Supplied material -
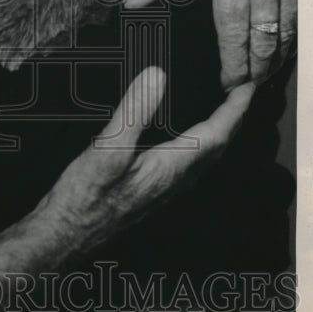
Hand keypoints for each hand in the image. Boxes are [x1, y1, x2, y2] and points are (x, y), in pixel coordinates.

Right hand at [0, 68, 254, 306]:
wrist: (65, 236)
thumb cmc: (84, 199)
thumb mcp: (107, 148)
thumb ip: (135, 111)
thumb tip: (157, 75)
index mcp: (170, 168)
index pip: (216, 135)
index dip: (234, 110)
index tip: (247, 87)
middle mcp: (174, 182)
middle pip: (217, 149)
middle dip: (233, 120)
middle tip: (241, 94)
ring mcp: (163, 190)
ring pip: (205, 159)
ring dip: (218, 134)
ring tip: (221, 112)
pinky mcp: (150, 192)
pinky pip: (188, 165)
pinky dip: (199, 145)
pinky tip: (185, 140)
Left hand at [125, 0, 296, 87]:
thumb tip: (131, 3)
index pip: (233, 25)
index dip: (232, 59)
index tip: (226, 83)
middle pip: (265, 34)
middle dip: (257, 68)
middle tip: (245, 92)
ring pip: (288, 27)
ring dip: (278, 58)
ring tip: (263, 80)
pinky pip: (302, 11)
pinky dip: (293, 35)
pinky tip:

Goal of the exercise - Hand back the exact lines from the start of the entries to the line with "middle tip: (241, 94)", both ends kept and pictures left out.

Exercise answer -
Hand keypoints for each hand in the image. Boxes are [x1, y1, x2, y2] and points are (x, y), in pixel coordinates.

Right hand at [0, 68, 254, 306]:
wrist: (65, 236)
thumb cmc: (84, 199)
thumb mcp: (107, 148)
thumb ip: (135, 111)
thumb tip: (157, 75)
index mcp: (170, 168)
index pip: (216, 135)
index dip: (234, 110)
index tip: (247, 87)
middle mcp: (174, 182)
middle pip: (217, 149)
middle dip: (233, 120)
middle tip: (241, 94)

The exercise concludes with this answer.